▸ **Input data**:
################

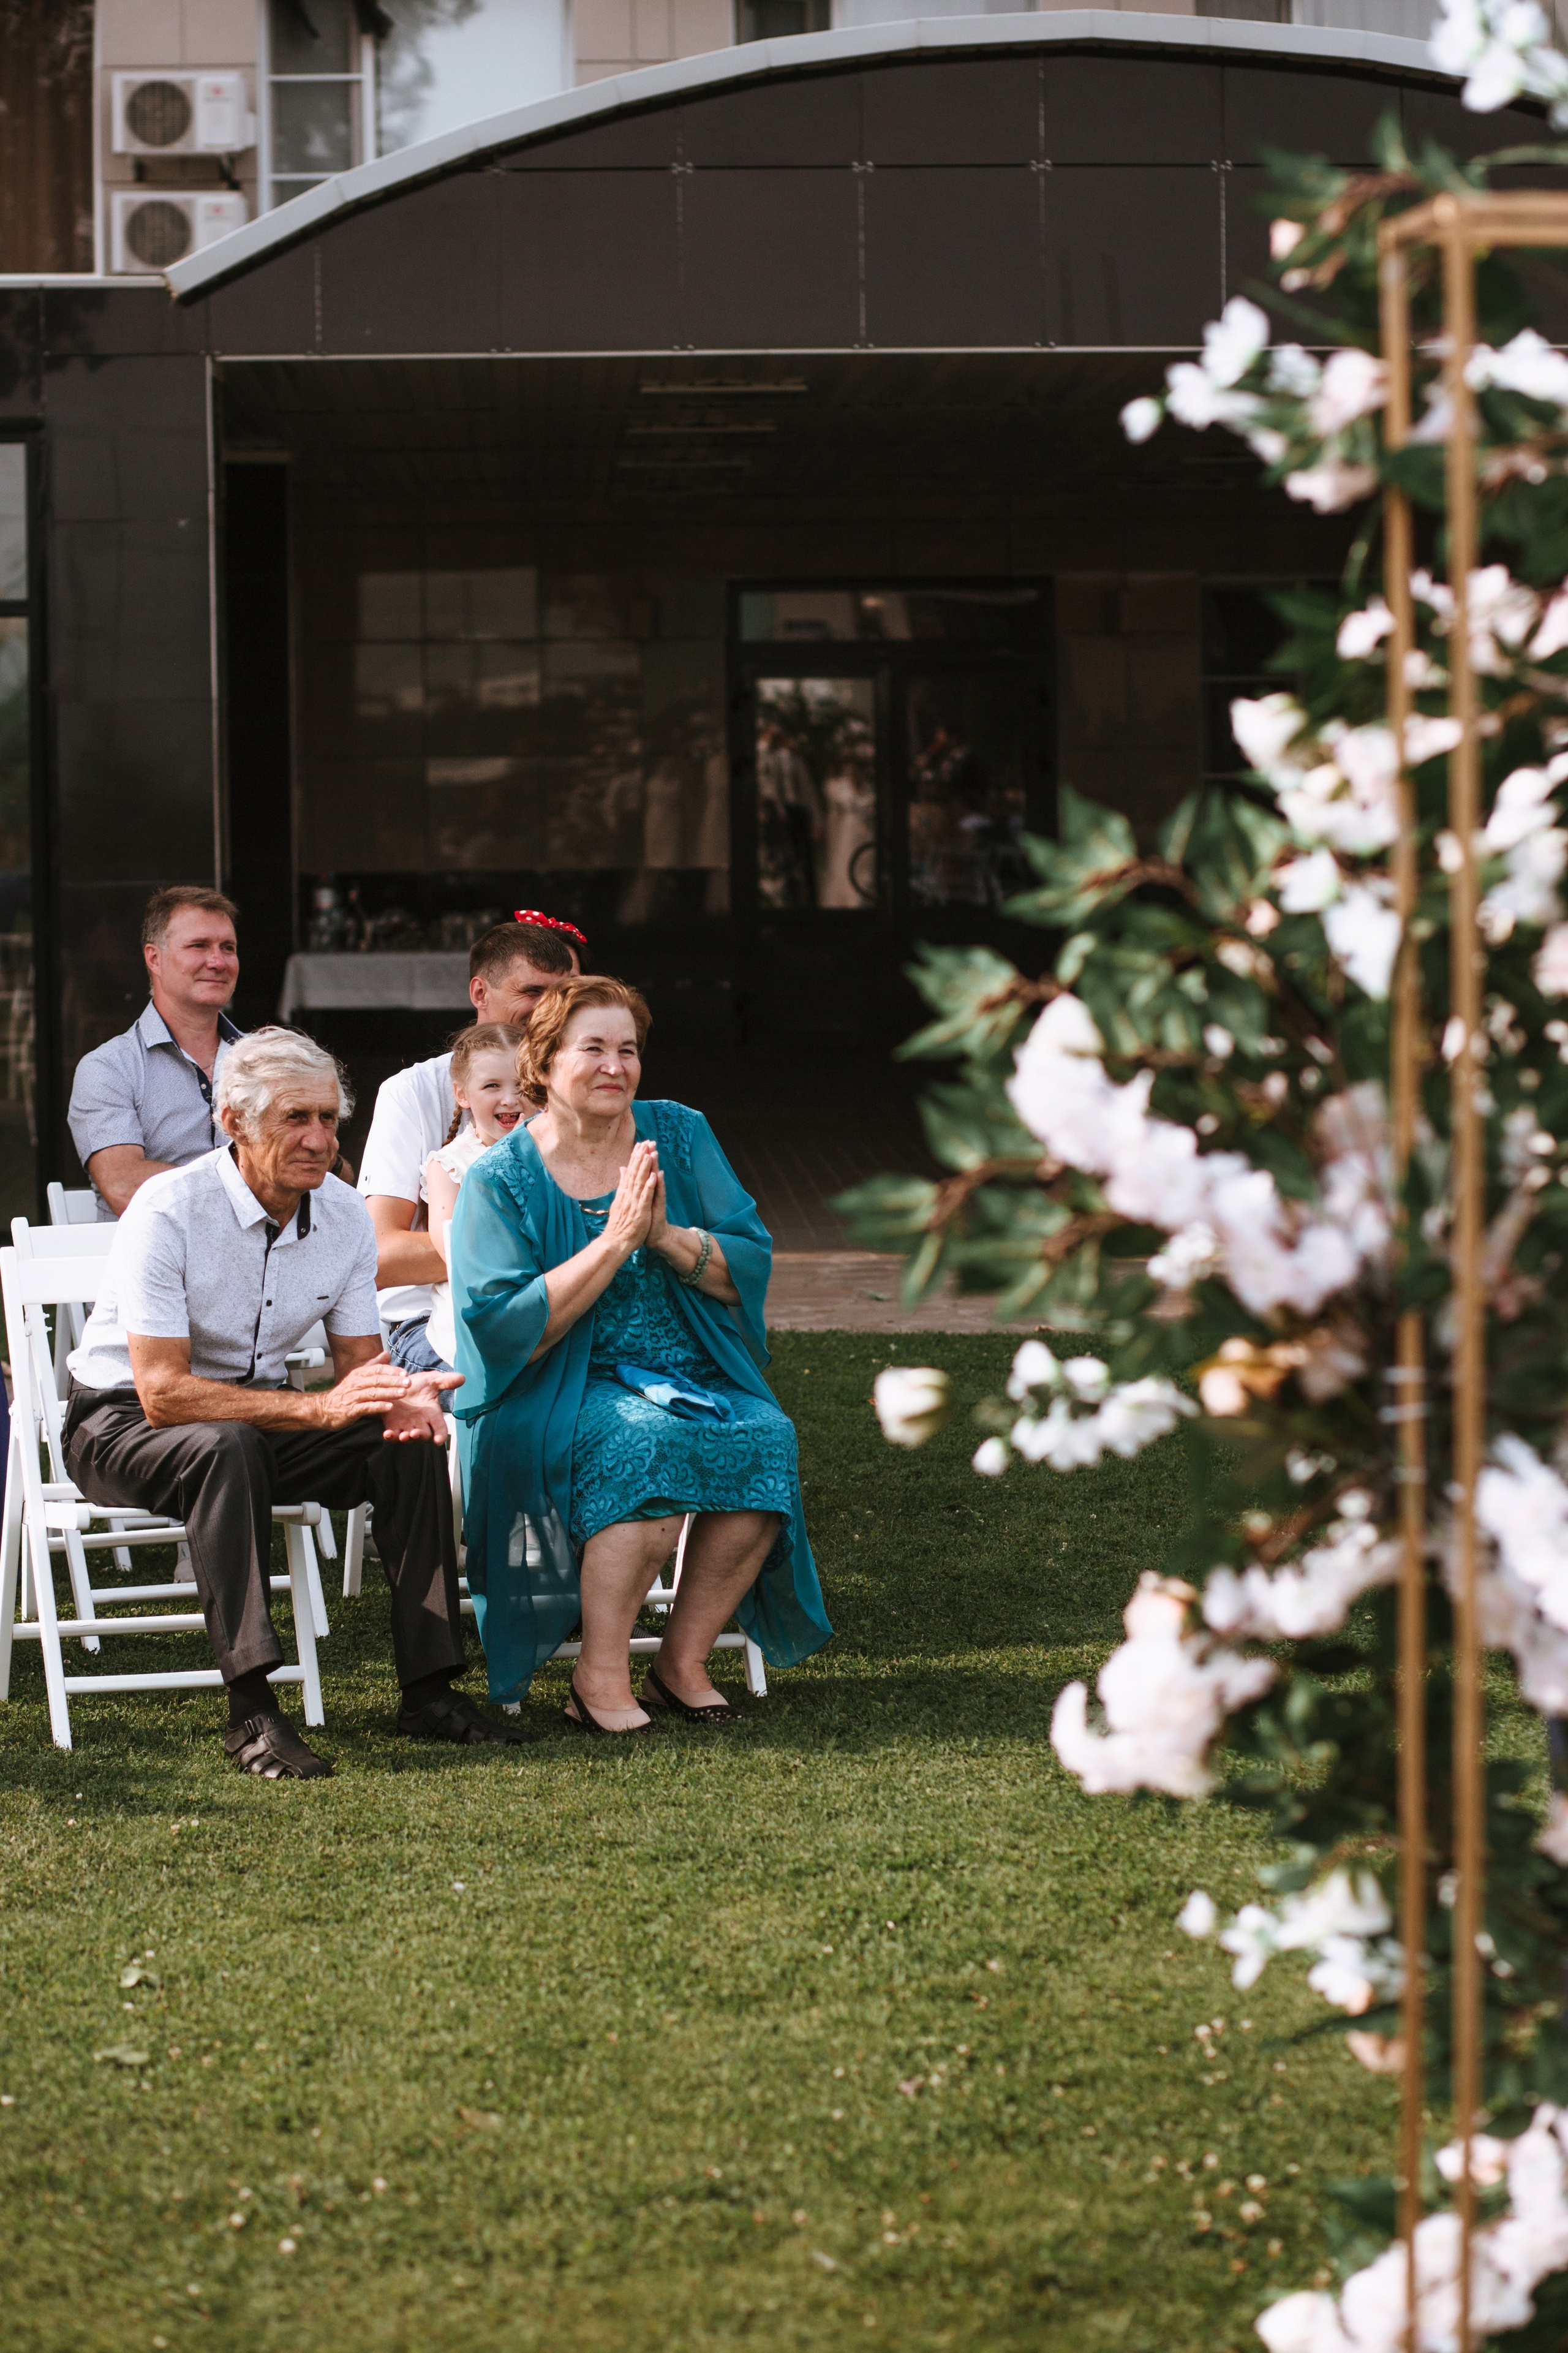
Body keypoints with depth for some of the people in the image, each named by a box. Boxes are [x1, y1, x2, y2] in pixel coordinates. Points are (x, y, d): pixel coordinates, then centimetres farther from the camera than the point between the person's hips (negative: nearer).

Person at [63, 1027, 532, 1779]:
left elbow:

################

▸ **Task details**: Copy out all the data above word for word, leaving out the pictures.

▸ **Solved exercise**:
Body keypoints with depth for some of the people in the image, each named by a box. Boxes are [x1, y1, x2, y2] in pixel coordinates. Points are (x, y, d): pixel coordinates, then centimetres farther from the camera than the point between the person's hips (negative: nearer).

Person at [63, 1027, 532, 1779]:
left elbow:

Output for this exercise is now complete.